# Another Way to Check Out My Haunt



## HorrorKnight (Jul 4, 2014)

Hey everybody. It was finally brought to my attention why I'm having such a problem with uploading pics here (thanks Roxy Blue). So until I can figure out how I'm gonna convert my pics over in a quick, effective and convenient way (if there is such a thing, lol) I won't be able to post pics for a while. However, I did recently create an Instagram account if anyone has access to it by all means check it out, I'm under the name HorrorKnight there as well and almost everything on my page is Halloween related. I hope I didn't break any rules by posting this thread, if I did, I apologize in advance. Thanks again Roxy Blue for all of your help


----------



## RoxyBlue (Oct 6, 2008)

You're welcome It's a problem child for a lot of folks here until they figure it out, including me.

Again, you can always create an album on your profile page and upload pictures directly from your computer into that album.
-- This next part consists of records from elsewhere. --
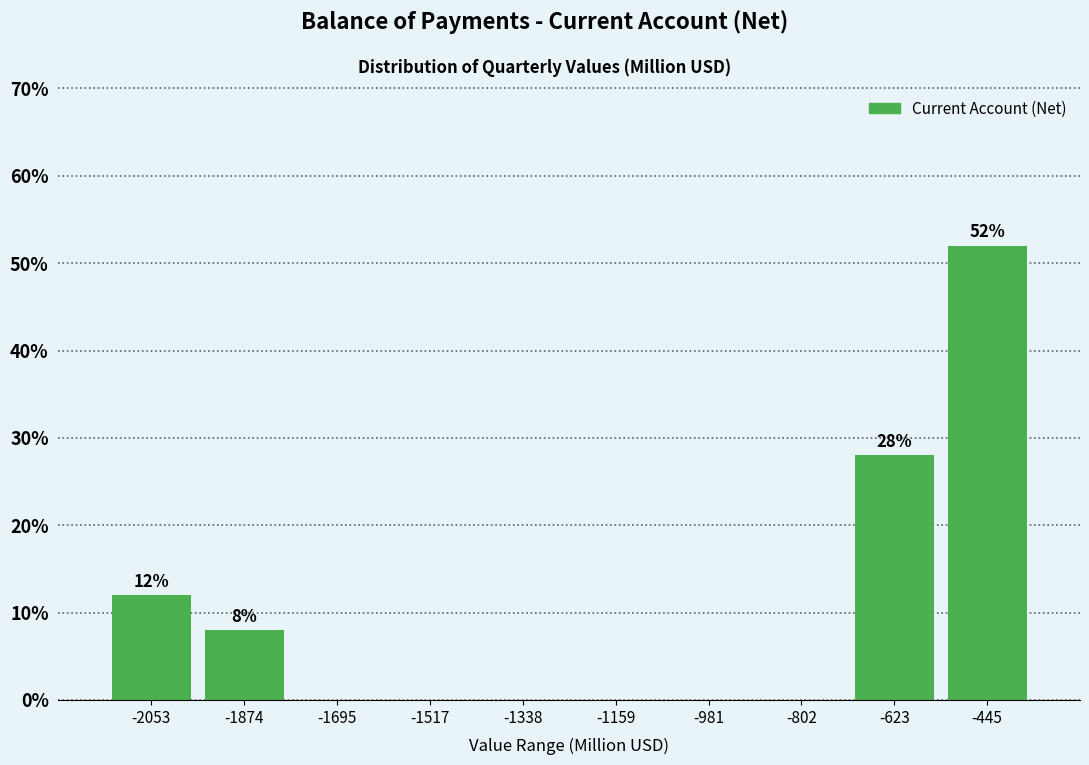

Over which range of the x-axis is the bar tallest?

-540 to -360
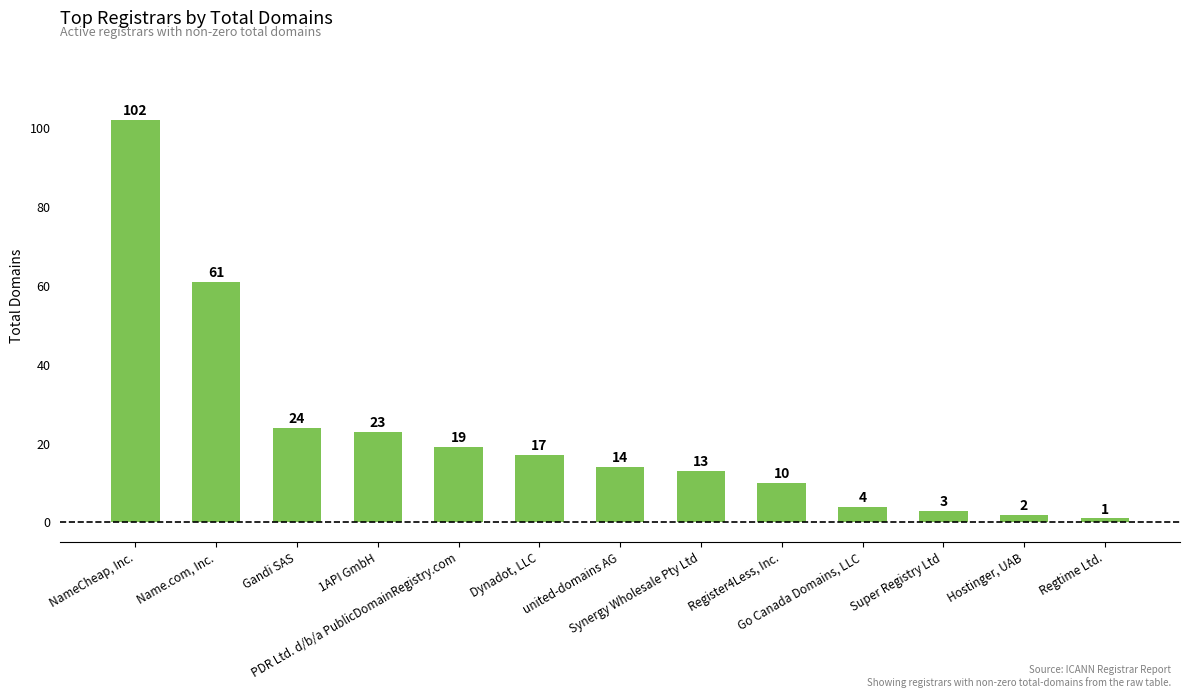

What is the label of the 12th bar from the left?

Hostinger, UAB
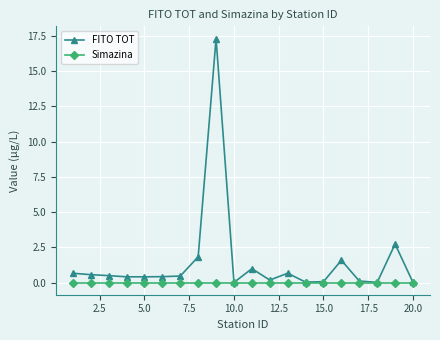

What is the maximum value shown in the chart?

17.3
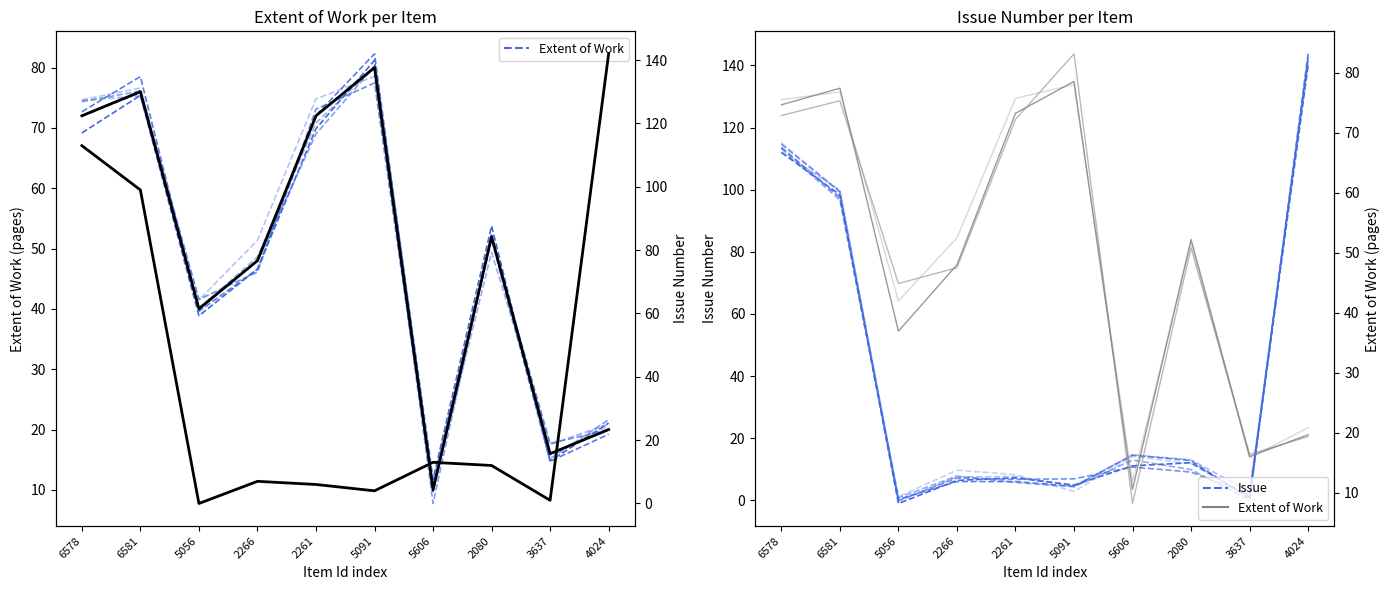

True or false: Issue has more than 1 points higher than both neighbors.

True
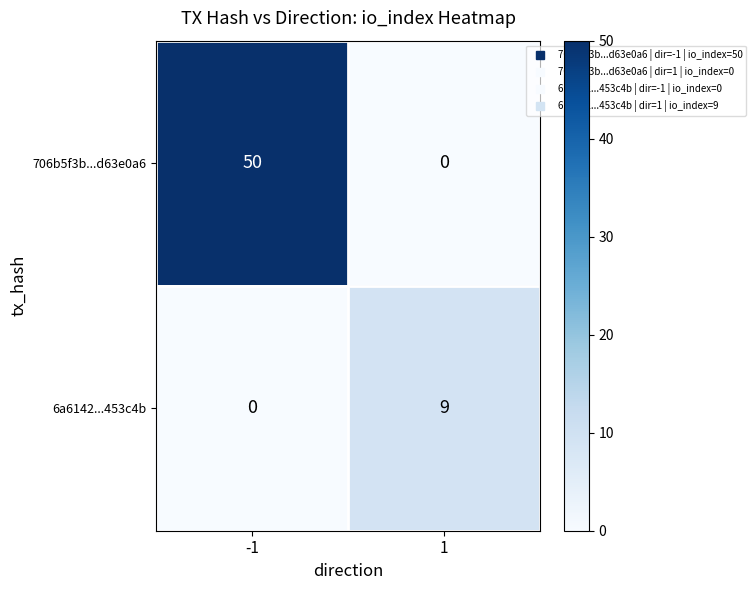

What is the sum of the 6a6142...453c4b values at 1 and -1?

9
You then copy and paste the IMG code (which appears under each picture) into a post, and the photo will display correctly, like this shot of my dog giving the camera the raspberry:jol::


----------



## HorrorKnight (Jul 4, 2014)

Bahahahaha!! Cute picture!!! I will follow those instructions and try that out, you are a huge help, thank you so much


----------



## HorrorKnight (Jul 4, 2014)

I finally got it!!! Took some time, I created an album in my profile page!!! Thanks A MILLION ROXY BLUE!!! YOU TRULY ROCK!!!!! And more pics coming!!! I'm ALL excited now


----------



## Hairazor (Mar 13, 2012)

I just took a look and your spider set up was very cool, gave me shivers!


----------



## HorrorKnight (Jul 4, 2014)

Halloween 2011-2013 albums are posted on my profile page. Thank you thank you thank you Roxy Blue for your help and thanks for the compliment Hairazor


----------